Sebastian Möller and Marcus Wolf have written a report on the Young Scholars Workshop on Interdisciplinary Perspectives on Finance for the German social science blog soziopolis. The workshop was organized by our research group in September at the University of Bremen with kind support by the Center for Transnational Studies (ZenTra) and the Foundation of the University of Bremen. In their contribution, Marcus and Sebastian summarize the keynote talks by Eleni Tsingou, Lucia Quaglia, and Phil Mader and discuss strenghts and downsides of the interdisciplinary study of financial market developments. There is also a blog post in English language on socializing finance. Previously, Marcus and Sebastian already have published blog posts on soziopolis on the Debt Trails Workshop in Budapest and the symposium on the occasion of the 20th anniversary of the Institute for Intercultural & International Studies.
Sebastian Botzem and Marcus Wolf have written a comment on the Transatlantic Trade and Investment Partnership (TTIP) that is currently negotiated between the United States and the EU for the IMPULSE blog of Bremen University. In their comment, Sebastian and Marcus argue that TTIP is a potential threat for democracy on both sides of the North Atlantic.

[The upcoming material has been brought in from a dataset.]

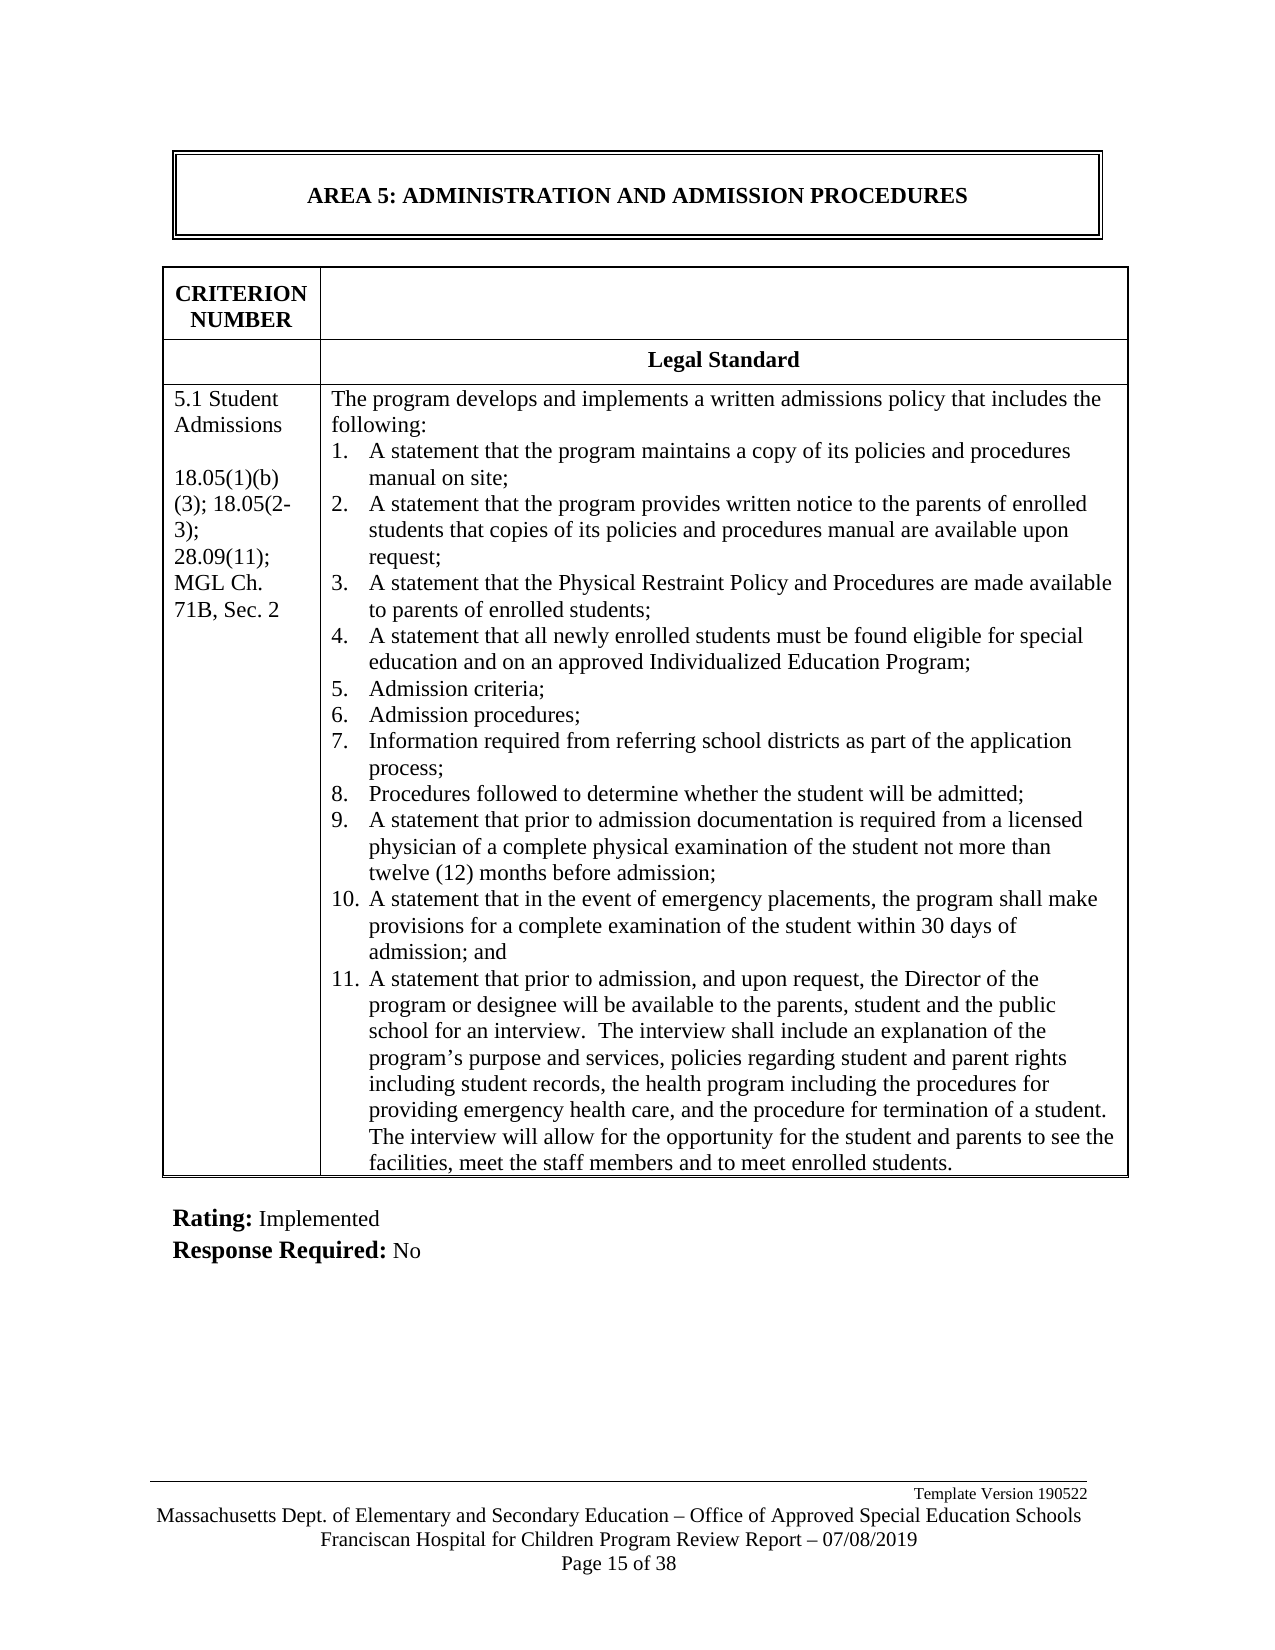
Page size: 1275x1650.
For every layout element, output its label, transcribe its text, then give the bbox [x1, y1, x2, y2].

In particular, regulatory cooperation, prioritization of investor´s interests, and private investor-to-state dispute settlement bodies could undermine democratic decison-making. Thus, TTIP should be discussed much more as a democracy issue rather than as a technical free trade agreement. The blog entry goes back to a public panel discussion on TTIP organized by the research group earlier this autumn in Bremen.
The European Parliament is currently working on its own initiative report on “The EU role in the framework of international financial, monetary and regulatory institutions and bodies”. In this context, the Economic and Monetary Affairs Committee (ECON) has organized a workshop, which took place on 17th June 2015 in Brussels. The workshop’s aim was to provide ECON Members with information and background on the current situation of EU representation in financial standard setting bodies within selected international entities.
Prof. Sebastian Botzem reported on the International Accounting Standards Board. International Financial Reporting Standards define the rules for corporate accounting and are set by a private standard setter: the International Accounting Standards Board (IASB). The EU has no formal role in developing these standards, but de facto endorses them ex post. This raises questions with regard to the overrepresentation of commercial interests in accounting regulation and the need to debate a stronger role not only for civil society actors but also for public entities such as regulators.